[TEXT SEGMENT — start]
Not in the top ten but in the conversation…
Jack Bacheler (distance, Miami): One of the founding members of the Florida Track Club (and a model for the Bruce Denton character in Once a Runner), he won three US titles and ran on two Olympic teams, finishing ninth in the 1972 Olympic marathon.
Mo Banton (distance, Ohio U): He was the MAC’s first NCAA cross country champion and the NCAA’s first African-American cross country champion. As a coach, his Bobcats were always well-prepared and ferocious competitors; his women’s team once reeled off six consecutive MAC cross country titles.
Boaz Cheboiywo (distance, EMU): The only other MAC athlete to win the NCAA cross country title also won an NCAA 10,000 meters.
*Jim Gordon (400, Miami): He finished fifth in the 1932 Olympic 400 meters but never competed in the MAC—the conference didn’t exist until 1947.
Kim Kreiner (javelin, Kent State) If you’re noting a distinct lack of women in this listing, it’s because the MAC hasn’t been very good in women’s track. Kreiner is probably the best in conference history; she was a four-time USA champion and held the American Record for eight years.
Briana Shook (distance, Toledo): The other highly accomplished woman from the MAC held the steeplechase American Record, but unfortunately will be best remembered for missing the turn for the first water jump at the 2004 Olympic Trials.
Sid Sink (distance, Bowling Green): He won three NCAA titles between 1970 and ’72 and set the steeplechase American Record in 1971, but sciatica issues severely hampered his efforts heading towards the ’72 Olympic Trials. After bombing in the Trials steeple, he came up just short of making the team in the 5000.
Emmett Taylor (long sprints, Ohio U): The two-time NCAA champion (1967 440y, 1968 200m) also twice made the TFN World Rankings.
LATE EDIT: As pointed out in the comments, I neglected Gerald Tinker (sprints, Kent State). After a fourth-place finish in the 100 meters at the ’72 Olympic Trials (by 0.05 seconds) he ran a strong third leg on the gold-medal winning 4×100. His lone TFN world ranking was #8 in 1972, and he played eight NFL games over three years for the Falcons and Packers with a great percentage: two career touchdowns on eight career receptions.
1. 1965-66 Western Michigan Broncos
One of the great upsets in college cross country took place at the 1965 NCAA Championships when Western Michigan won the title over heavily favored Oregon. The next year the championship race distance increased from 4 miles to 6 miles and the meet moved away from East Lansing for the first time, but Western pulled it off again.
[TEXT SEGMENT — finish]
[MATERIAL SHOWN — start]
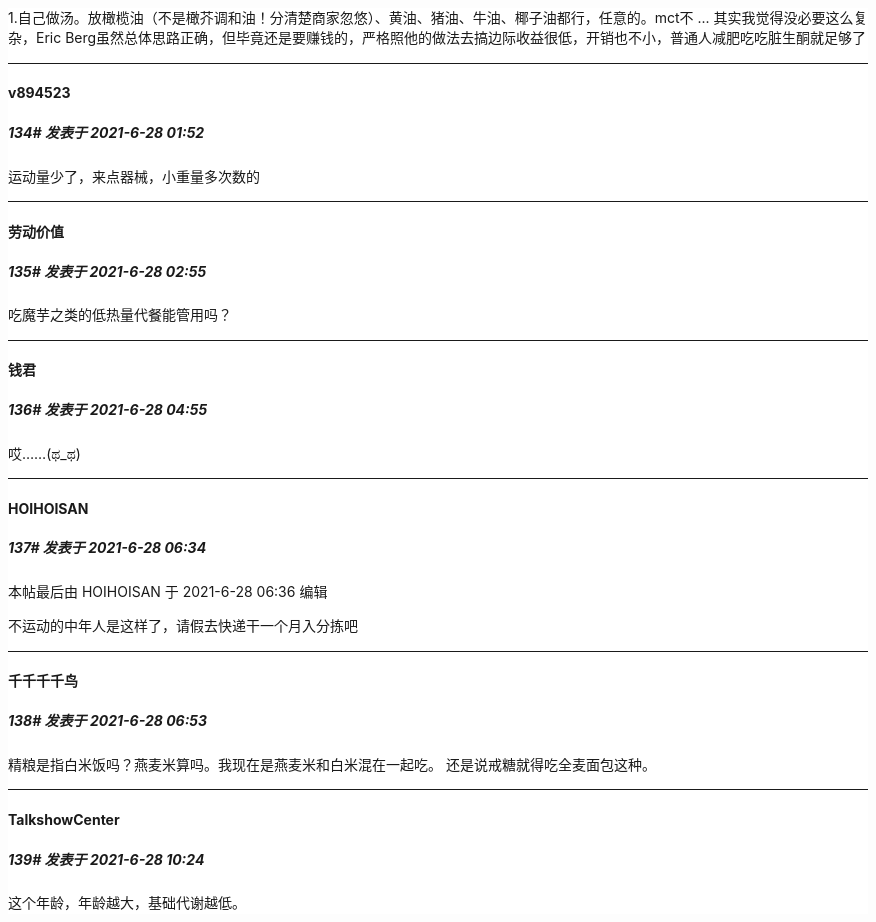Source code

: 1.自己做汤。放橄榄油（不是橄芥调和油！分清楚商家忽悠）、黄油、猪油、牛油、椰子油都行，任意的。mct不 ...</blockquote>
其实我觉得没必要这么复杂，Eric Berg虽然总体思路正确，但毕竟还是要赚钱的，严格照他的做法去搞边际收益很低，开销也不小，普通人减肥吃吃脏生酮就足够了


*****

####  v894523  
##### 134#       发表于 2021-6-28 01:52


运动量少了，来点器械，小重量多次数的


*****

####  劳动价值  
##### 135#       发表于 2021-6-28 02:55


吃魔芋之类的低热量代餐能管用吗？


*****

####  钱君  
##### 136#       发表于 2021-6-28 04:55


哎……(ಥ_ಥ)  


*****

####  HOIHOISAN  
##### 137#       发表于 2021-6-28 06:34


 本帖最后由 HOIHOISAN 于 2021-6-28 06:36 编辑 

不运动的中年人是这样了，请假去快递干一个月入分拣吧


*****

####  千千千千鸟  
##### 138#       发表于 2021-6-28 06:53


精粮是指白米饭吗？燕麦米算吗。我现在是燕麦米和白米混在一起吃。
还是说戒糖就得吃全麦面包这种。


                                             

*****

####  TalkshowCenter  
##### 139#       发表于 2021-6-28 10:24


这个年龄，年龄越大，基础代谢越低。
[MATERIAL SHOWN — finish]
* WRITTEN TASK A: In the text on MAC track and field athletes, where did Jack Bacheler finish in the 1972 Olympic marathon?
* WRITTEN TASK B: Continue the text on MAC track and field athletes from where it stops.

* ANSWER AREA A: Ninth.

* ANSWER AREA B:
Sandwiched in between those cross country seasons was a track season during which the Broncos beat Michigan State, the Big Ten champions, in a triangular. 1966 was the last of a nine-year MAC Championships win streak for Western.
2. 1972-73 Bowling Green Falcons
Only one team included two of the athletes listed above, and it was this one. The Falcons came one point away from winning the 1972 NCAA Indoor Championships, and basically all the points came from Wottle and Sink: wins in the 880 (Wottle), the two-mile (Sink), and the distance medley (paired up for the last two legs). No other MAC team in any sport finished first or second at an NCAAs until the Falcons’ legendary win at the 1984 hockey championship.
BG’s cross country teams finished 9th, 7th, 6th and 5th at the NCAAs over the 1969-72 period—but only once (’71) were they the top MAC team in the meet. In 1973, BG’s 4-mile relay broke the American and Drake Relays record with a 16:19.4 clocking, then flew to Philadelphia to attempt an impossible double the next day at the Penn Relays. It really was impossible, as they finished second to an Eamonn Coghlan-led Villanova team.
3. 2002 Eastern Michigan Cross Country
Not all teams took cross country seriously in 1965, but by 2002 they certainly did. Cheboiywo a year past his individual cross country title and could not repeat, but he took seventh with Gavin Thompson five seconds back in 13th to push the Eagles to their best team finish in the university’s long and storied history.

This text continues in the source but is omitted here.